Some Dinosaurs Crawled Before Walking, Just Like Human Babies

Some Dinosaurs Crawled Before Walking, Just Like Human Babies
The whole skeleton of a baby Mussaurus patagonicus, roughly 1 month old. Image courtesy of ESRF / C Argoud

Early Species of Dinosaurs Crawled on All Fours Before They Learned to Walk on Two Legs - Just Like Humans

A team of researchers affiliated with institutions in Argentina and the U.K. has found evidence of a dinosaur that walked on all fours when it was young and then switched to walking on two legs as it grew to adulthood. In their paper published in the journal Scientific Reports, the group describes their study of Mussaurus patagonicus, an early sauropod species that lived in what is now Argentina, and what they learned about it.

Prior research had found evidence of Mussaurus patagonicus ("Patagonian mouse lizard") living in what is now Patagonia, Argentina. Like other sauropod species, it had a long neck and tail, walked upright, and weighed approximately one metric ton. It was also known to be quite small after hatching—small enough to fit in the modern human hand. This piqued the interest of the researchers, who wondered if it might have walked on all fours in its early stages of growth.



To learn more about M. patagonicus development, the researchers obtained and studied sample bone fossils from three periods during the life of the dinosaur: just after they were born, at one year, and as adults. They then used computer simulations to fill in the rest of the anatomy of the dinosaur. Next, they calculated the center of gravity for the dinosaur at each stage of its life. For a creature to walk upright, its center of gravity must be over its back legs, rather than farther up its spine, as is the case with animals like cats and dogs.

The researchers found that during its early stages, the center of gravity for the dinosaur was farther up the spine, suggesting it walked on all fours. They also found that the center of gravity did not shift until the dinosaur reached adulthood, suggesting that it walked on all fours for most of its young life.

Mussaurus is just one branch on the dinosaur family tree that may have switched locomotion modes as the animals aged.

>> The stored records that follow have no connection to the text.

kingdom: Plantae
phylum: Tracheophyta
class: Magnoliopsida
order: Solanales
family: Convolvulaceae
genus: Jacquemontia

“Several dinosaurs have been hypothesized to do it, including Maiasaura, Iguanodon, Psittacosaurus, Dryosaurus, and Massospondylus,” says Kimi Chapelle, a Ph.D. candidate studying locomotion shifts in dinosaurs at the University of the Witwatersrand in South Africa.

The finding is unique, because other than humans, no other species is known to walk on all fours during early stages of development and transition to bipedalism after growing to adulthood. The finding suggests that other dinosaurs might have done so, as well.



The study was published in the journal Scientific Reports.